[Dataset entries]

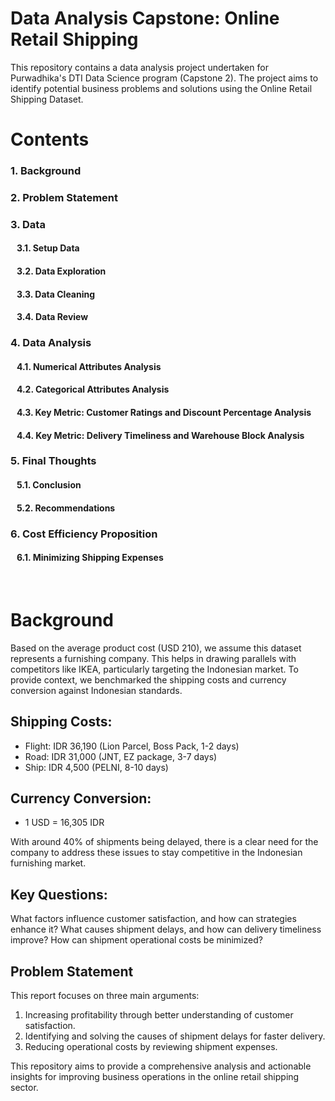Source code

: # Data Analysis Capstone: Online Retail Shipping
This repository contains a data analysis project undertaken for Purwadhika's DTI Data Science program (Capstone 2). The project aims to identify potential business problems and solutions using the Online Retail Shipping Dataset.


# Contents
### 1. Background
### 2. Problem Statement
### 3. Data
  #### &nbsp;&nbsp; 3.1. Setup Data
  #### &nbsp;&nbsp; 3.2. Data Exploration
  #### &nbsp;&nbsp; 3.3. Data Cleaning
  #### &nbsp;&nbsp; 3.4. Data Review
### 4. Data Analysis
  #### &nbsp;&nbsp; 4.1. Numerical Attributes Analysis
  #### &nbsp;&nbsp; 4.2. Categorical Attributes Analysis
  #### &nbsp;&nbsp; 4.3. Key Metric: Customer Ratings and Discount Percentage Analysis
  #### &nbsp;&nbsp; 4.4. Key Metric: Delivery Timeliness and Warehouse Block Analysis
### 5. Final Thoughts
  #### &nbsp;&nbsp; 5.1. Conclusion
  #### &nbsp;&nbsp; 5.2. Recommendations
### 6. Cost Efficiency Proposition
  #### &nbsp;&nbsp; 6.1. Minimizing Shipping Expenses


<br>

# Background
Based on the average product cost (USD 210), we assume this dataset represents a furnishing company. This helps in drawing parallels with competitors like IKEA, particularly targeting the Indonesian market. To provide context, we benchmarked the shipping costs and currency conversion against Indonesian standards.

## Shipping Costs:

- Flight: IDR 36,190 (Lion Parcel, Boss Pack, 1-2 days)
- Road: IDR 31,000 (JNT, EZ package, 3-7 days)
- Ship: IDR 4,500 (PELNI, 8-10 days)

## Currency Conversion:

- 1 USD = 16,305 IDR

With around 40% of shipments being delayed, there is a clear need for the company to address these issues to stay competitive in the Indonesian furnishing market.

## Key Questions:
What factors influence customer satisfaction, and how can strategies enhance it?
What causes shipment delays, and how can delivery timeliness improve?
How can shipment operational costs be minimized?

## Problem Statement
This report focuses on three main arguments:

1. Increasing profitability through better understanding of customer satisfaction.
2. Identifying and solving the causes of shipment delays for faster delivery.
3. Reducing operational costs by reviewing shipment expenses.

This repository aims to provide a comprehensive analysis and actionable insights for improving business operations in the online retail shipping sector.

• _Your task_
Return every one of the entries above verbatim, line for line, but leave out the pictures.

• _Problem solution_
Source code

: # Data Analysis Capstone: Online Retail Shipping
This repository contains a data analysis project undertaken for Purwadhika's DTI Data Science program (Capstone 2). The project aims to identify potential business problems and solutions using the Online Retail Shipping Dataset.


# Contents
### 1. Background
### 2. Problem Statement
### 3. Data
  #### &nbsp;&nbsp; 3.1. Setup Data
  #### &nbsp;&nbsp; 3.2. Data Exploration
  #### &nbsp;&nbsp; 3.3. Data Cleaning
  #### &nbsp;&nbsp; 3.4. Data Review
### 4. Data Analysis
  #### &nbsp;&nbsp; 4.1. Numerical Attributes Analysis
  #### &nbsp;&nbsp; 4.2. Categorical Attributes Analysis
  #### &nbsp;&nbsp; 4.3. Key Metric: Customer Ratings and Discount Percentage Analysis
  #### &nbsp;&nbsp; 4.4. Key Metric: Delivery Timeliness and Warehouse Block Analysis
### 5. Final Thoughts
  #### &nbsp;&nbsp; 5.1. Conclusion
  #### &nbsp;&nbsp; 5.2. Recommendations
### 6. Cost Efficiency Proposition
  #### &nbsp;&nbsp; 6.1. Minimizing Shipping Expenses


<br>

# Background
Based on the average product cost (USD 210), we assume this dataset represents a furnishing company. This helps in drawing parallels with competitors like IKEA, particularly targeting the Indonesian market. To provide context, we benchmarked the shipping costs and currency conversion against Indonesian standards.

## Shipping Costs:

- Flight: IDR 36,190 (Lion Parcel, Boss Pack, 1-2 days)
- Road: IDR 31,000 (JNT, EZ package, 3-7 days)
- Ship: IDR 4,500 (PELNI, 8-10 days)

## Currency Conversion:

- 1 USD = 16,305 IDR

With around 40% of shipments being delayed, there is a clear need for the company to address these issues to stay competitive in the Indonesian furnishing market.

## Key Questions:
What factors influence customer satisfaction, and how can strategies enhance it?
What causes shipment delays, and how can delivery timeliness improve?
How can shipment operational costs be minimized?

## Problem Statement
This report focuses on three main arguments:

1. Increasing profitability through better understanding of customer satisfaction.
2. Identifying and solving the causes of shipment delays for faster delivery.
3. Reducing operational costs by reviewing shipment expenses.

This repository aims to provide a comprehensive analysis and actionable insights for improving business operations in the online retail shipping sector.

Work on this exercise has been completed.